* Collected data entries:
================

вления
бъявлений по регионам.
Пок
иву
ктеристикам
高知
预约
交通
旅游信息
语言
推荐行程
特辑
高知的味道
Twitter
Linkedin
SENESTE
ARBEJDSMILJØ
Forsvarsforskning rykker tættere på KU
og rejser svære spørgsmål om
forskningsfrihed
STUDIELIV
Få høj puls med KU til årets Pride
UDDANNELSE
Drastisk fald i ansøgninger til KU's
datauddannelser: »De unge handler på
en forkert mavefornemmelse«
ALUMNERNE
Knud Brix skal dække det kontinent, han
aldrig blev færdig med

================

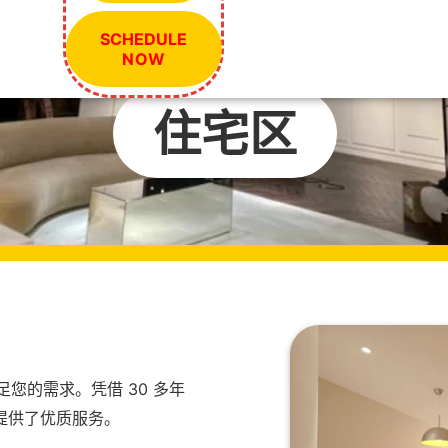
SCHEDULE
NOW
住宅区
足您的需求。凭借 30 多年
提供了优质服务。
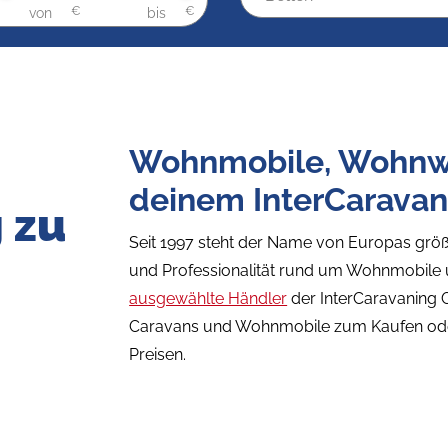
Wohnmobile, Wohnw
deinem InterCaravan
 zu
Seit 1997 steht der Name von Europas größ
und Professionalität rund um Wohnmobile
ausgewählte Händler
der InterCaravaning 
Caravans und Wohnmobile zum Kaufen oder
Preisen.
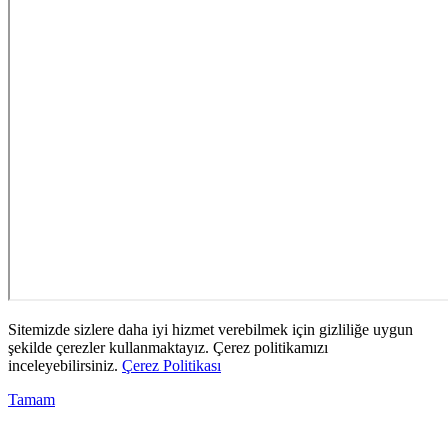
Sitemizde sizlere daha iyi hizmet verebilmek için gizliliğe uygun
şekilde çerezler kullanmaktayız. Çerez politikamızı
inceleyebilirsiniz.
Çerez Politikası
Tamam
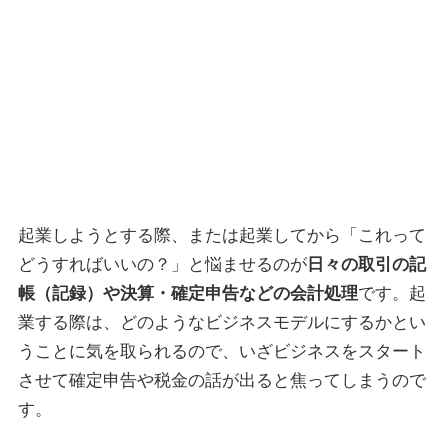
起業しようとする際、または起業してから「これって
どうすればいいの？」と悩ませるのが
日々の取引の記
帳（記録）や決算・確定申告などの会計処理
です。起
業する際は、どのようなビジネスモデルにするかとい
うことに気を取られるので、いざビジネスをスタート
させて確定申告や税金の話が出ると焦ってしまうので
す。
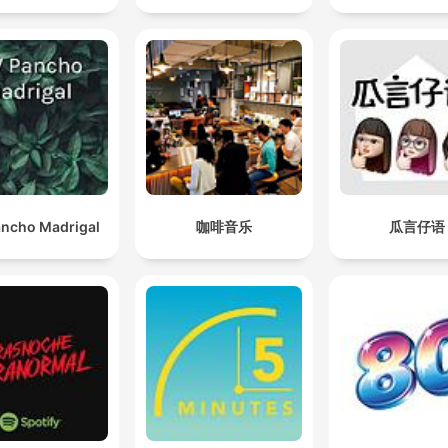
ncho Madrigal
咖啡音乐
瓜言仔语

================

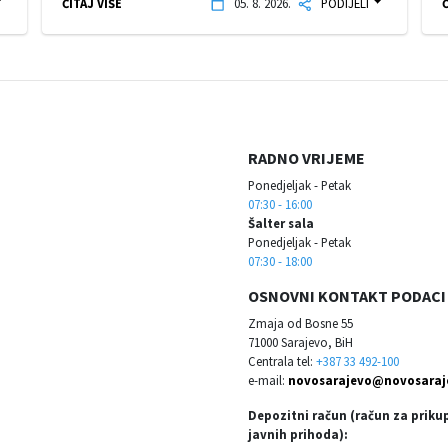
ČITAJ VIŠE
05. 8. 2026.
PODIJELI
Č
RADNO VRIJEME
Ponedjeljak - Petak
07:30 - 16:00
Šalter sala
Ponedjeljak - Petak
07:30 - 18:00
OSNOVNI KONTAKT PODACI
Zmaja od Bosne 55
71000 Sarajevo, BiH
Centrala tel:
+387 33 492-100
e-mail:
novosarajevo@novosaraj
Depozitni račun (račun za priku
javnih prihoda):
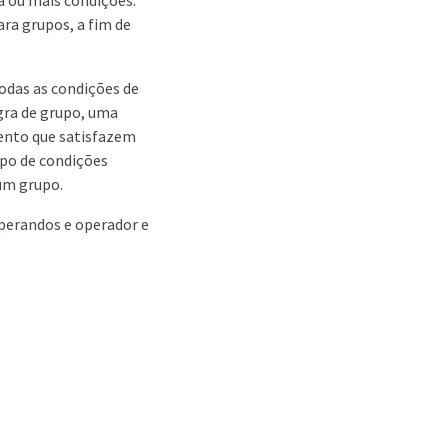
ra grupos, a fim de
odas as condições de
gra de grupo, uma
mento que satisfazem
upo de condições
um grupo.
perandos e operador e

================

* DIRECTIONS FOR THIS TASK: Working through the records above, establish how many lines contain the string "Çerez", and reply with the number by itself.

* OUTPUT: 2